The incident affected DeSoto and Lancaster, two cities in Dallas County, Texas, both south of the main metropolitan area of Dallas.

On the night of 12 March from 02:30 to 04:00 am (local time), a hacker launched the tornado sirens of two cities waking locals in the middle of the night.

More than 30 sirens went on and off, 10 from DeSoto and 20 from Lancaster.

Some residents also reported alarms in the vicinity of Red Oak, Cedar Hill and Glenn Heights, but the incidents did not affect cities as a whole and the sirens did not shine for hours. The false alarm caused panic in both cities because local residents were already at their seats on incoming storms.

The city had tornado alarm sirens tested a week earlier, but the tests were completed in the middle of the day. According to CBS Dallas, officials at DeSoto and Lancaster who had investigated the incident have confirmed that the two emergency alarm systems were hacked and started “intentionally” except for the possibility of a freak technical accident simultaneously in the two cities.

“Due to the extensive impact on outdoor sirens in two separate cities including Lancaster, it has become apparent that a hostile person or people deliberately targeted our outdoor siren alert network,” Lancaster officials said in a statement. “Sabotage of a public alert system is more than just vandalism.
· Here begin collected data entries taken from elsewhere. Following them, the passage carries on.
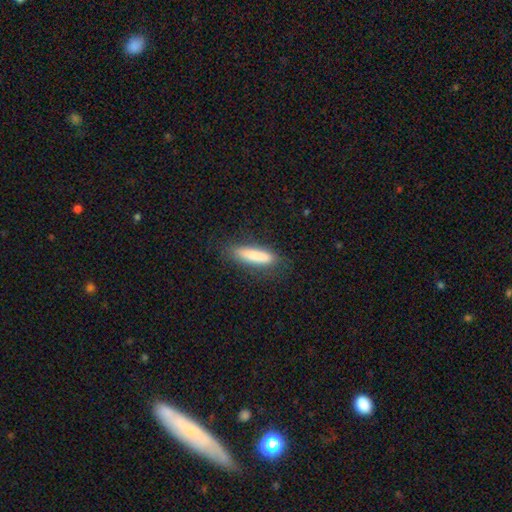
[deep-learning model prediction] Smooth or featured? Predicted: smooth (p=0.80). How rounded? Predicted: cigar-shaped (p=0.74). Merging? Predicted: none (p=0.80).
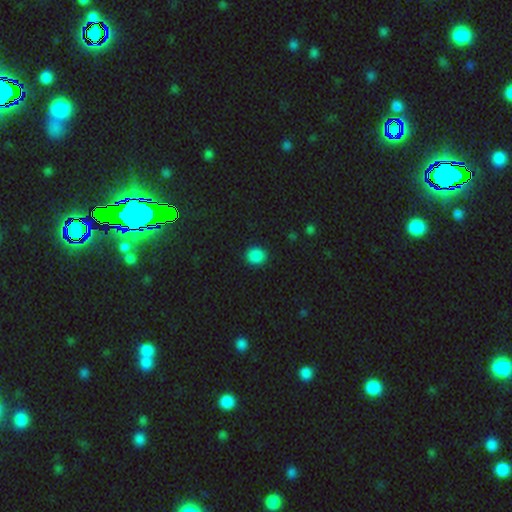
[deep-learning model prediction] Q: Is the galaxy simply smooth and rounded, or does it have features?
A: smooth — 87%.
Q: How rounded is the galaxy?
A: round — 76%.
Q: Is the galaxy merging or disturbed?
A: none — 91%.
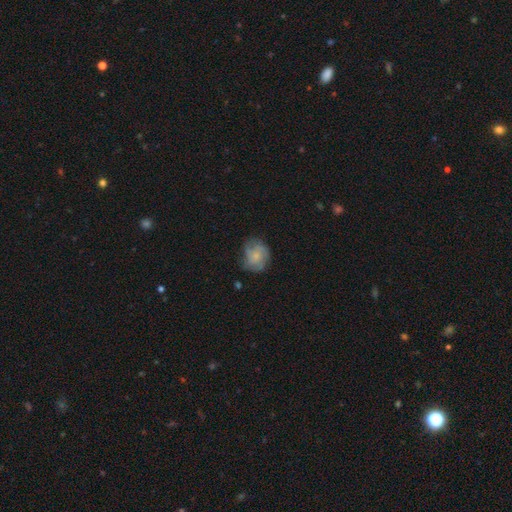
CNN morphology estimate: This appears to be a smooth galaxy with no disk features (49%). Merging: none (61%).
It is a criminal act and the perpetrators have been arrested and prosecuted,” officials said. The following morning, the two hacked systems were taken offline and have since remained offline.


Bad weather, including storms and potential tornados, was announced. The next night, 13 March, a severe thunderstorm struck the two cities. Thunderstorms are known to have produced short tornadoes, but luck had it that there was no tornado that day and hit the cities.
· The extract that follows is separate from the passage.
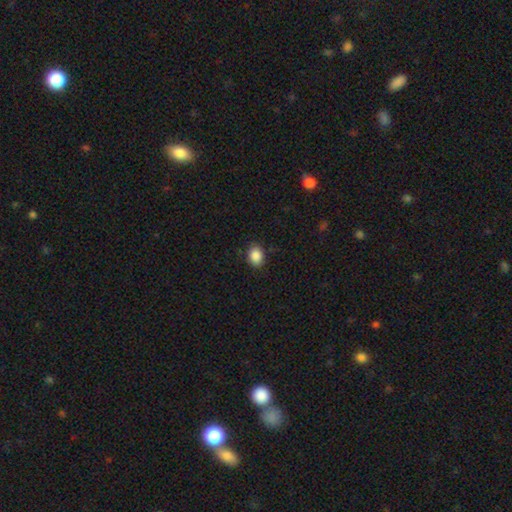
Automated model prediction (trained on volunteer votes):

The tornadoes are common in Texas because of the state of Tornado Alley and the tornado season has started officially from March to May, when most tornadoes occur. Nevertheless, on March 13, a tornado did not form and fortunately, the sirens were not needed. The powerful storm struck both towns hard, and the whole Dallas area, knocked down trees, destroyed homes, and left many neighborhoods without power.


This is not the first time such events occurred in Dallas County. In April 2017, a hacker exploited a’ radio issue’ to release 156 tornado sirens for hours in the middle of the night through the city of Dallas.

Dallas city officials responded by adding encryption to the sirens controlled by the radio signal to prevent any amateur radio fan from capturing the control signal. DeSoto and Lancaster tornado sirens are not part of the emergency Dallas tornado system.

According to the map, therefore, they did not have the same protection.

In April 2018, Bastille security researchers reported the vulnerability of SirenJack to a popular emergency alert system. SirenJack might enable hackers to hide sirens and trigger alarms.

Mark Funk
Mark Funk is an experienced information security specialist who works with enterprises to mature and improve their enterprise security programs. Previously, he worked as a security news reporter.